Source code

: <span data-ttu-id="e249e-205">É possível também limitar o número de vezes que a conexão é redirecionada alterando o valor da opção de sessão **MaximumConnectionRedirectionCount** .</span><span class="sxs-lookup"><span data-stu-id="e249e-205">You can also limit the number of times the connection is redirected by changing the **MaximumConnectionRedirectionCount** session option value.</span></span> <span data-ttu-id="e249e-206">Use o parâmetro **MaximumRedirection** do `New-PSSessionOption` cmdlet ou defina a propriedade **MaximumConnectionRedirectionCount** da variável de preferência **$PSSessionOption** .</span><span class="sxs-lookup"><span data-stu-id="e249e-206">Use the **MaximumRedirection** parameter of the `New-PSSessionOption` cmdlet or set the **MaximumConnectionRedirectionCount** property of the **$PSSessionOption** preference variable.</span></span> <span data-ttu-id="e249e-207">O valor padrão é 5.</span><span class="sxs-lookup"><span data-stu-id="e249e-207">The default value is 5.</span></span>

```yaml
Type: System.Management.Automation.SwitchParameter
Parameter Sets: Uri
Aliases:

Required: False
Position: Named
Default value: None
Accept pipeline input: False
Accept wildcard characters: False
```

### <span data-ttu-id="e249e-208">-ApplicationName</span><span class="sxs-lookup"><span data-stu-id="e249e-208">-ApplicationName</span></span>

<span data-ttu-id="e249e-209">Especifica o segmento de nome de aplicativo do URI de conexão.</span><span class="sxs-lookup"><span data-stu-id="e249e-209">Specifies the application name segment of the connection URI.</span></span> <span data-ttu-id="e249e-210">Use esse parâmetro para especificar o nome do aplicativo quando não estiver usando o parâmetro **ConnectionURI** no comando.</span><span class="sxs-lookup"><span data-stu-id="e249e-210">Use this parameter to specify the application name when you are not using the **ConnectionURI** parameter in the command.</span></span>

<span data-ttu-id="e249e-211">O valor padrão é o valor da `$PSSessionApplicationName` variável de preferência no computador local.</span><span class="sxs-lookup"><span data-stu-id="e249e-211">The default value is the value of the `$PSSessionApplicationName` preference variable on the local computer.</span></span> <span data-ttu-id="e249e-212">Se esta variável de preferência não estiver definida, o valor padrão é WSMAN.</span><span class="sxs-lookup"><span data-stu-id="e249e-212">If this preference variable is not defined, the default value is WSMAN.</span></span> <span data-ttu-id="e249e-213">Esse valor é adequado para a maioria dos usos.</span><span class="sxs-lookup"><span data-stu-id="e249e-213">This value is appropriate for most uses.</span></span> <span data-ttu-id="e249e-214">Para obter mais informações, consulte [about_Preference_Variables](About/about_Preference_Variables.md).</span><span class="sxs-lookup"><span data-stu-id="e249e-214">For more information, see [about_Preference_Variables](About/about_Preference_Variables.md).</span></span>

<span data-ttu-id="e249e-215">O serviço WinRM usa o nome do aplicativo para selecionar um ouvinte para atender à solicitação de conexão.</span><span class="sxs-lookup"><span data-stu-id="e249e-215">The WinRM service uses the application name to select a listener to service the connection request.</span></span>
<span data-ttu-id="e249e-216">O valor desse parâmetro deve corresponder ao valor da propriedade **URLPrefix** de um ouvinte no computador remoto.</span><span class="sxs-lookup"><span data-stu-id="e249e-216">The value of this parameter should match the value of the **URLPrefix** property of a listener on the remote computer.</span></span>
-.-.-
Each line containing "Accept" belongs in the answer; pick these out of the material and copy them.

Accept pipeline input: False
Accept wildcard characters: False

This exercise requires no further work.